Perché tutto ciò che riceviamo e abbiamo, tutti i doni di Dio comportano
un'intenzione segreta, un appello al nostro cuore da parte di Dio. Il
rimprovero che Gesù fa ai nove lebbrosi rivela la sordità di fronte a questo
appello, la cecità di fronte a questa intenzione segreta di Dio. L'uomo si
confonde con il dono che ottiene e si richiude su di sé.
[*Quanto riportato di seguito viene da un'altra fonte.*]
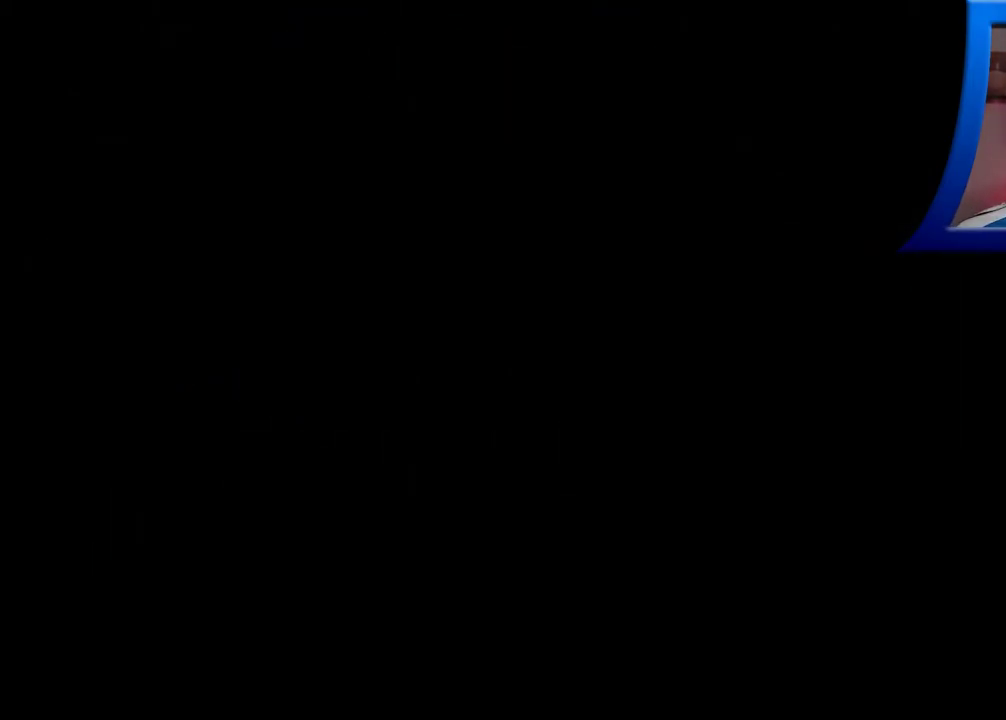
{"buttons": ["A"], "left_stick": "center", "right_stick": "center", "events": []}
E' rimasto sordo, non
ha visto di cosa si trattava realmente.
Quando invece
prorompe la lode, la riconoscenza ("tornò
indietro lodando Dio ... si gettò ai suoi piedi per ringraziarlo"), il
cuore ha percepito l'appello, ha sentito l'intenzione segreta di Dio.
L’incontro che seguirà non interesserà più soltanto un bisogno, ma tutto il
proprio cuore; non più soltanto una cosa, ma tutta la propria vita. L'incontro
fa accedere ad una nuova visione (Alzati:
ha scoperto che Colui che l'ha guarito nel corpo, l'ha toccato nel cuore e lo
rende capace di sentire le cose in modo diverso) e ad una nuova condotta (e va’
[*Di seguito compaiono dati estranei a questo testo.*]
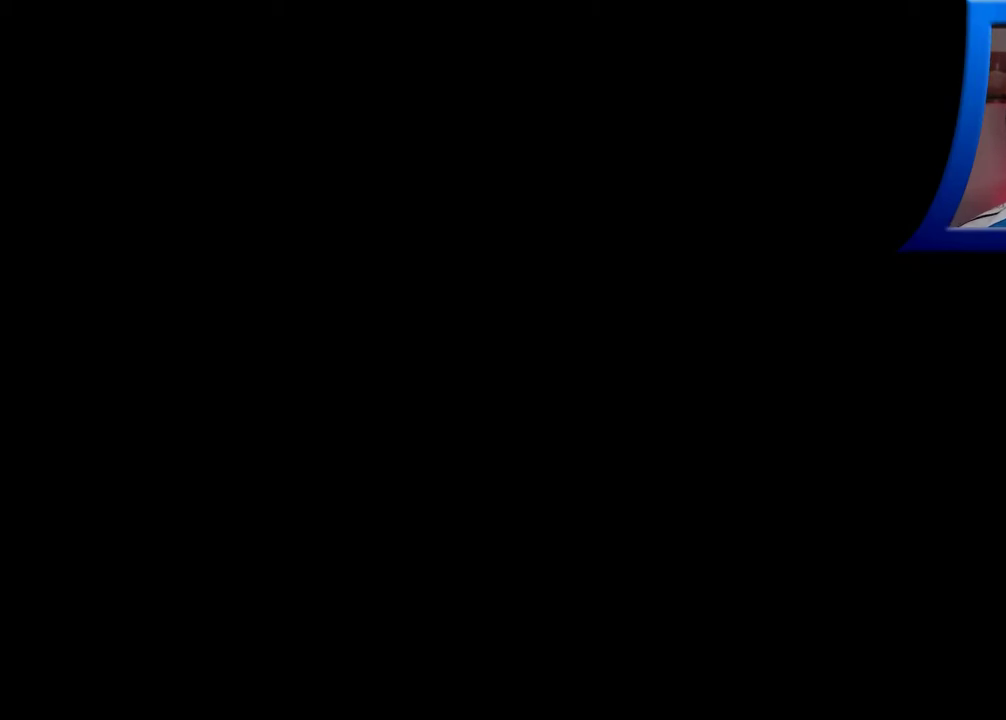
{"buttons": ["A"], "left_stick": "center", "right_stick": "center", "events": []}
: l'uomo diventa discepolo, tanto che la fede nel Salvatore gli sarà ormai
cammino sicuro di umanità, di un'umanità aperta, solidale, trasfigurata).
"La tua fede ti ha salvato" : è il
tutto della vita vissuto a partire da un punto, il punto di quell'incontro con
il Salvatore che irradierà tutta la vita perché sono state toccate le radici
del cuore.
Se nel racconto
del miracolo della guarigione dei lebbrosi venivano usati i verbi ‘purificare’,
‘guarire’, ora viene usato il verbo ‘salvare’, ora si fa riferimento alla
‘fede’. Fede, che dà accesso al mistero di Dio che viene in soccorso dell’uomo
e lo salva introducendolo nel suo regno che in Gesù si rivela.
Un’ultima
annotazione. Quando Gesù accoglie il samaritano che torna a ringraziarlo dice:
“Non si è trovato chi tornasse a rendere gloria
a Dio, all’infuori di questo straniero?”. ‘Rendere gloria’ è un’espressione
semita per ‘dire la verità’. Spesso l’uomo dice cose vere, ma senza dire la
verità. Oppure, in altri termini, diciamo di essere sinceri, ma spesso non
siamo veri. Il fatto è che la sincerità ha a che fare con il dire quello che
sentiamo, mentre la verità ha a che fare con quello che siamo. Ringraziare di
un dono ricevuto non significa solo esprimere la propria riconoscenza ma
prendere atto della benevolenza dell’altro che ci fa sussistere. Dire la verità
implica sempre la responsabilità del nostro essere di fronte a Qualcuno. Questo
è mancato ai nove che si sono dileguati, mentre è risultato così determinante
per la conversione del samaritano.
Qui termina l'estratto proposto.